Most days in Molly Schaefer’s 8th grade geometry class, her students are focused on math concepts—learning about radians or cross-sections of three-dimensional figures. But one Friday about a month before the coronavirus closed schools, the objective on the board didn’t have anything to do with equations or shapes.
Instead, the goal was self-reflection: naming the emotions the students would need to be successful in math class this year and in the future.
The lesson was part of a pilot program developed by math educators in the Howard County, Md., schools. The program aims to counteract students’ fears that they don’t have what it takes to succeed in math class, and it’s built on the insight that children can have strong emotions around academics—and those emotions can sabotage learning.
Though the program—a supplement to the more standard math curriculum—is tiny now, plans call for its expansion to 8th grade math classrooms across the 59,000-student district.
Research backs the idea that emotions and outlook play a role in math performance. Math anxiety has been linked to avoidance of the subject and worse math performance over time. It’s a factor that many teachers say they’re confronting in the classroom. In a representative survey of U.S. teachers this year, 67 percent told the Education Week Research Center that math anxiety was a challenge for their students.
“I remember, my first year [with the program], being completely taken aback by the number of people who wrote negative things about themselves and their math ability,” said Schaefer, who teaches the curriculum in both on-level and gifted and talented math courses at Murray Hill Middle School.
Jon Wray, the district’s coordinator of secondary mathematics, knows that it might seem strange to talk so much about feelings and attitudes in math class. When a team of teachers, coaches, and district instructional specialists was first developing the curriculum, he remembers thinking the activities seemed more like health-class lessons.
But reading student reflections on the subject made him realize just how personal and fraught students’ relationships with math can be. “If we don’t attend to students’ emotions in the math classroom,” Wray said, “we’re missing a huge piece of supporting them.”

▶ **Given information**:
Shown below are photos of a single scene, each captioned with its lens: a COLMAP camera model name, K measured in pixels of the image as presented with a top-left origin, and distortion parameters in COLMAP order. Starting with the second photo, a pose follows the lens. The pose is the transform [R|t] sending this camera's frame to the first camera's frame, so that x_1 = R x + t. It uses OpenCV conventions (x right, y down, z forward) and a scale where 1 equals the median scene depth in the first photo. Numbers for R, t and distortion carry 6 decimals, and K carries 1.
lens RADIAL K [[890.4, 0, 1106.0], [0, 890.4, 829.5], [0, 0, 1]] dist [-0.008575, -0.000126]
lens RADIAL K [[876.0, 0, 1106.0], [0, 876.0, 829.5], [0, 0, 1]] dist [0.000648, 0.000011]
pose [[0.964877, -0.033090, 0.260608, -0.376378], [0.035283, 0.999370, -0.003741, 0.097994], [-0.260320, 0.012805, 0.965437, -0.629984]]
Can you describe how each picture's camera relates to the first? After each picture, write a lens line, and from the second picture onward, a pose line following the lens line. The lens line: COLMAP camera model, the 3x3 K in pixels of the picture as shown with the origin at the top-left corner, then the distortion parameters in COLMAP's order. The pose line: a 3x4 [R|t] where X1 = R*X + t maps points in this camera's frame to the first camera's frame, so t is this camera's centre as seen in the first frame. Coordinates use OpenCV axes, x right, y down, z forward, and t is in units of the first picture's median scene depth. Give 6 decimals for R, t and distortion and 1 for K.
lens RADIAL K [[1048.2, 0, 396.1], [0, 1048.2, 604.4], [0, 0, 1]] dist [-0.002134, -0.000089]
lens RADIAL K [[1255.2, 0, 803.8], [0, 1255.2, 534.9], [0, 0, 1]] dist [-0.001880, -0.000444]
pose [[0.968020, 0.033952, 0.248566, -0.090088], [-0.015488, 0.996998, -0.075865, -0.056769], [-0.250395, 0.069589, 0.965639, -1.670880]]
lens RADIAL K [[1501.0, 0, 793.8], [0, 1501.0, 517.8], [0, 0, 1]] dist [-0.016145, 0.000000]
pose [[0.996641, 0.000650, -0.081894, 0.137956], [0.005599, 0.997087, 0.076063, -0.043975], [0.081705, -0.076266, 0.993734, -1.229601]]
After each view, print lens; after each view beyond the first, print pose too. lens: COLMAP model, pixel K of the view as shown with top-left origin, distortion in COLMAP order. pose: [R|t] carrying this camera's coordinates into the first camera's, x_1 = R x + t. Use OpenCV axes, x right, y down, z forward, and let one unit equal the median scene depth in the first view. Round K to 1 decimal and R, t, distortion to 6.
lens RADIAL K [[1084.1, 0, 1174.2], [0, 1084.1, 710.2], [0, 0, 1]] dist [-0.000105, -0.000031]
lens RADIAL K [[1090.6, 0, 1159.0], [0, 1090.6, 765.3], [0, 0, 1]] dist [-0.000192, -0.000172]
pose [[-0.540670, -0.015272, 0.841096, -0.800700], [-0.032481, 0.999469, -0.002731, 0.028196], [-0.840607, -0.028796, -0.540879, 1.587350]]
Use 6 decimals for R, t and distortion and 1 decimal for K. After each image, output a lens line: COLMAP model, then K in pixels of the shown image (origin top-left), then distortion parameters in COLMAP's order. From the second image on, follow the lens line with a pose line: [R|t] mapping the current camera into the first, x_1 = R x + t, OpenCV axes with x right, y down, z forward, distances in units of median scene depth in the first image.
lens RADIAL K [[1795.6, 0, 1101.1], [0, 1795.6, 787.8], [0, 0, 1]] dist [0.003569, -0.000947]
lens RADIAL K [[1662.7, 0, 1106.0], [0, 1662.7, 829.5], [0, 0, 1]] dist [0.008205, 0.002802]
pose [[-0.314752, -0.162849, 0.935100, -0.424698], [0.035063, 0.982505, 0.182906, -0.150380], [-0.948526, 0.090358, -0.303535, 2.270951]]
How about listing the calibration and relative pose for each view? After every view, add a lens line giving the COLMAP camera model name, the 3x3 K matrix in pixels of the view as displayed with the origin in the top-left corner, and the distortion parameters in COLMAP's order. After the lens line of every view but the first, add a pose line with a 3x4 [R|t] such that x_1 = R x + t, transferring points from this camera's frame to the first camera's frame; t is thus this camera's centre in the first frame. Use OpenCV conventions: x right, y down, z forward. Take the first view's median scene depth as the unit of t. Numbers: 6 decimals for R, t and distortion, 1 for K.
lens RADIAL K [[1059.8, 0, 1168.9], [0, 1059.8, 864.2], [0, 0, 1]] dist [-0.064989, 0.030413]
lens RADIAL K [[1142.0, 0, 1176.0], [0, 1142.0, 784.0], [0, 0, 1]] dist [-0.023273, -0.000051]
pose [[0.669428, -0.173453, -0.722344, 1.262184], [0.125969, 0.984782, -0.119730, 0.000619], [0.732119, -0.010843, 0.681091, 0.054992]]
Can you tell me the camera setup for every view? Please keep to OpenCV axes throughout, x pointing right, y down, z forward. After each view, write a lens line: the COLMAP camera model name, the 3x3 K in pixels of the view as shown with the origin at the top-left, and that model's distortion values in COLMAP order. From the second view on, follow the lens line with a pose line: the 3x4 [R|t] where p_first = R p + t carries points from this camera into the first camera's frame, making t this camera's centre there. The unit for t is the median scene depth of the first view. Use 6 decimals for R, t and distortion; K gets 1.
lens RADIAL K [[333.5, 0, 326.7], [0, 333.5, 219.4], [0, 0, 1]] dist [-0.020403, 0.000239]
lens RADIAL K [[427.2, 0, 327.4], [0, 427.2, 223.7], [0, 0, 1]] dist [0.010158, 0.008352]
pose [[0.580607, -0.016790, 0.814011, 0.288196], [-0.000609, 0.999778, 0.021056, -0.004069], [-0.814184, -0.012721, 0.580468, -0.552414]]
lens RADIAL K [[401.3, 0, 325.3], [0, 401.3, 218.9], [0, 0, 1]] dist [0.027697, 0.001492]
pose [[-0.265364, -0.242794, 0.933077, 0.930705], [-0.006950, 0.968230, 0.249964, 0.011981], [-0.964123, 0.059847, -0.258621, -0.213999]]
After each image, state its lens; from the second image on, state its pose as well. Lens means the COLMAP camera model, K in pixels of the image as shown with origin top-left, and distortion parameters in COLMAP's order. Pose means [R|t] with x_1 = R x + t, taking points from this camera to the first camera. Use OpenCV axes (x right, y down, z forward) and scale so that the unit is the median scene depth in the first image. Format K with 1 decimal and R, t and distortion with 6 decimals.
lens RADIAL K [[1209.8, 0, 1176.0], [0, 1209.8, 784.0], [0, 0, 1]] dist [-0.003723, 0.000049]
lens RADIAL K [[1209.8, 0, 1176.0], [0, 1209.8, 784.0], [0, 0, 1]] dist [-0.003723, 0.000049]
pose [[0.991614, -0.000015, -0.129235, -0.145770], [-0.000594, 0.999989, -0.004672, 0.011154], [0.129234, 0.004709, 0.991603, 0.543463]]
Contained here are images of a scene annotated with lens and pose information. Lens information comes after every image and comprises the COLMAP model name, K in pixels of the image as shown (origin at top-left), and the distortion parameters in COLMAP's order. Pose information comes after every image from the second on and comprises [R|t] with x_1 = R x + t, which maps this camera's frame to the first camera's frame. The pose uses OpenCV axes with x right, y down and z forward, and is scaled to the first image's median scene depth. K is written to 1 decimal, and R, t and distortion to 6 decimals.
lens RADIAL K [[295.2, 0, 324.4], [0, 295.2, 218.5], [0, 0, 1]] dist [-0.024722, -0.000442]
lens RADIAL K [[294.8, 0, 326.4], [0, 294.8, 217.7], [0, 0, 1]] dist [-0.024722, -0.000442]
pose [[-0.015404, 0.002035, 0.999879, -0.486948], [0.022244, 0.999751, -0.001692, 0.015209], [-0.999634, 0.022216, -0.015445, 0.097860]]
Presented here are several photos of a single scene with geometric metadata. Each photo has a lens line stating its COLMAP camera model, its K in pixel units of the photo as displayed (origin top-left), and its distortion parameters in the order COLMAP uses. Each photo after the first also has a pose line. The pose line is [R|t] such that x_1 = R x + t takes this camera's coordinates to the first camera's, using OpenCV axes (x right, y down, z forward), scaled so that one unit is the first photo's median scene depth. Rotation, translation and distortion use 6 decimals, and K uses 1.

▶ **Problem requirements**:
Set down the full article about the Howard County math program word for word, from its first sentence to its last.

▶ **Exercise response**:
Most days in Molly Schaefer’s 8th grade geometry class, her students are focused on math concepts—learning about radians or cross-sections of three-dimensional figures. But one Friday about a month before the coronavirus closed schools, the objective on the board didn’t have anything to do with equations or shapes.
Instead, the goal was self-reflection: naming the emotions the students would need to be successful in math class this year and in the future.
The lesson was part of a pilot program developed by math educators in the Howard County, Md., schools. The program aims to counteract students’ fears that they don’t have what it takes to succeed in math class, and it’s built on the insight that children can have strong emotions around academics—and those emotions can sabotage learning.
Though the program—a supplement to the more standard math curriculum—is tiny now, plans call for its expansion to 8th grade math classrooms across the 59,000-student district.
Research backs the idea that emotions and outlook play a role in math performance. Math anxiety has been linked to avoidance of the subject and worse math performance over time. It’s a factor that many teachers say they’re confronting in the classroom. In a representative survey of U.S. teachers this year, 67 percent told the Education Week Research Center that math anxiety was a challenge for their students.
“I remember, my first year [with the program], being completely taken aback by the number of people who wrote negative things about themselves and their math ability,” said Schaefer, who teaches the curriculum in both on-level and gifted and talented math courses at Murray Hill Middle School.
Jon Wray, the district’s coordinator of secondary mathematics, knows that it might seem strange to talk so much about feelings and attitudes in math class. When a team of teachers, coaches, and district instructional specialists was first developing the curriculum, he remembers thinking the activities seemed more like health-class lessons.
But reading student reflections on the subject made him realize just how personal and fraught students’ relationships with math can be. “If we don’t attend to students’ emotions in the math classroom,” Wray said, “we’re missing a huge piece of supporting them.”